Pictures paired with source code
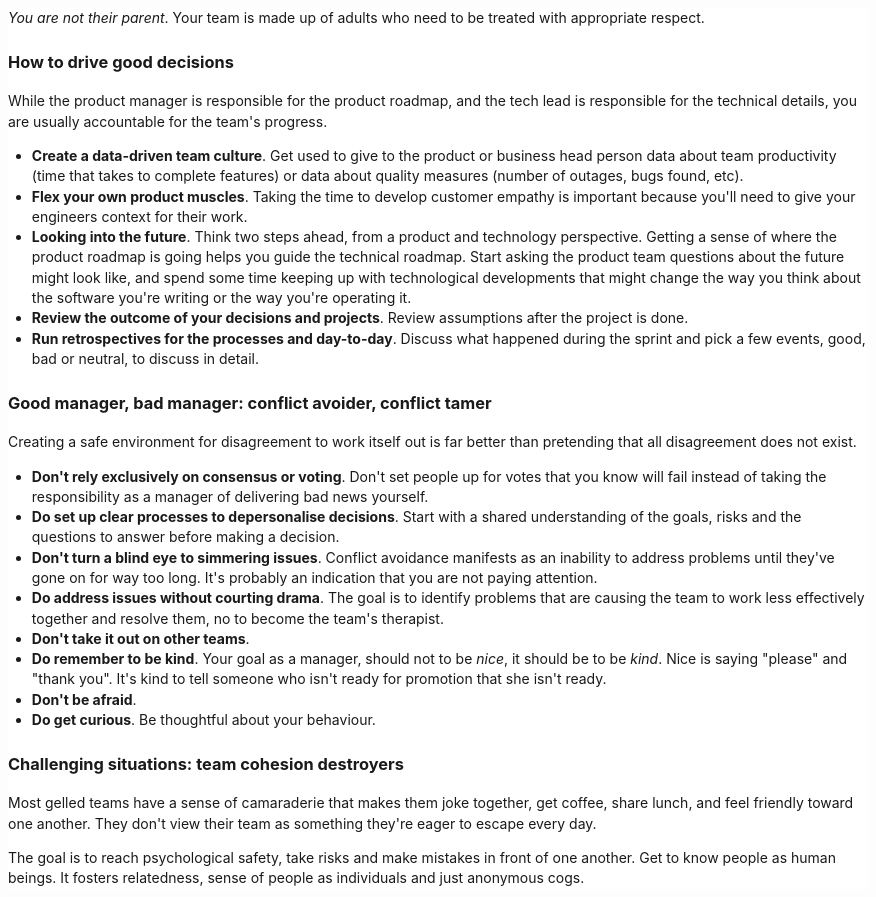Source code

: _You are not their parent_. Your team is made up of adults who need to be treated with appropriate respect.

### How to drive good decisions

While the product manager is responsible for the product roadmap, and the tech lead is responsible for the technical details, you are usually accountable for the team's progress.

* **Create a data-driven team culture**. Get used to give to the product or business head person data about team productivity (time that takes to complete features) or data about quality measures (number of outages, bugs found, etc).
* **Flex your own product muscles**. Taking the time to develop customer empathy is important because you'll need to give your engineers context for their work.
* **Looking into the future**. Think two steps ahead, from a product and technology perspective. Getting a sense of where the product roadmap is going helps you guide the technical roadmap. Start asking the product team questions about the future might look like, and spend some time keeping up with technological developments that might change the way you think about the software you're writing or the way you're operating it.
* **Review the outcome of your decisions and projects**. Review assumptions after the project is done.
* **Run retrospectives for the processes and day-to-day**. Discuss what happened during the sprint and pick a few events, good, bad or neutral, to discuss in detail.

### Good manager, bad manager: conflict avoider, conflict tamer

Creating a safe environment for disagreement to work itself out is far better than pretending that all disagreement does not exist.

* **Don't rely exclusively on consensus or voting**. Don't set people up for votes that you know will fail instead of taking the responsibility as a manager of delivering bad news yourself.
* **Do set up clear processes to depersonalise decisions**. Start with a shared understanding of the goals, risks and the questions to answer before making a decision.
* **Don't turn a blind eye to simmering issues**. Conflict avoidance manifests as an inability to address problems until they've gone on for way too long. It's probably an indication that you are not paying attention.
* **Do address issues without courting drama**. The goal is to identify problems that are causing the team to work less effectively together and resolve them, no to become the team's therapist.
* **Don't take it out on other teams**.
* **Do remember to be kind**. Your goal as a manager, should not to be _nice_, it should be to be _kind_. Nice is saying "please" and "thank you". It's kind to tell someone who isn't ready for promotion that she isn't ready.
* **Don't be afraid**.
* **Do get curious**. Be thoughtful about your behaviour.

### Challenging situations: team cohesion destroyers

Most gelled teams have a sense of camaraderie that makes them joke together, get coffee, share lunch, and feel friendly toward one another. They don't view their team as something they're eager to escape every day.

The goal is to reach psychological safety, take risks and make mistakes in front of one another. Get to know people as human beings. It fosters relatedness, sense of people as individuals and just anonymous cogs.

## [What to work on]
Say how many lines of the data hold the string "risks", with no other words in your reply.

## [Answer box]
2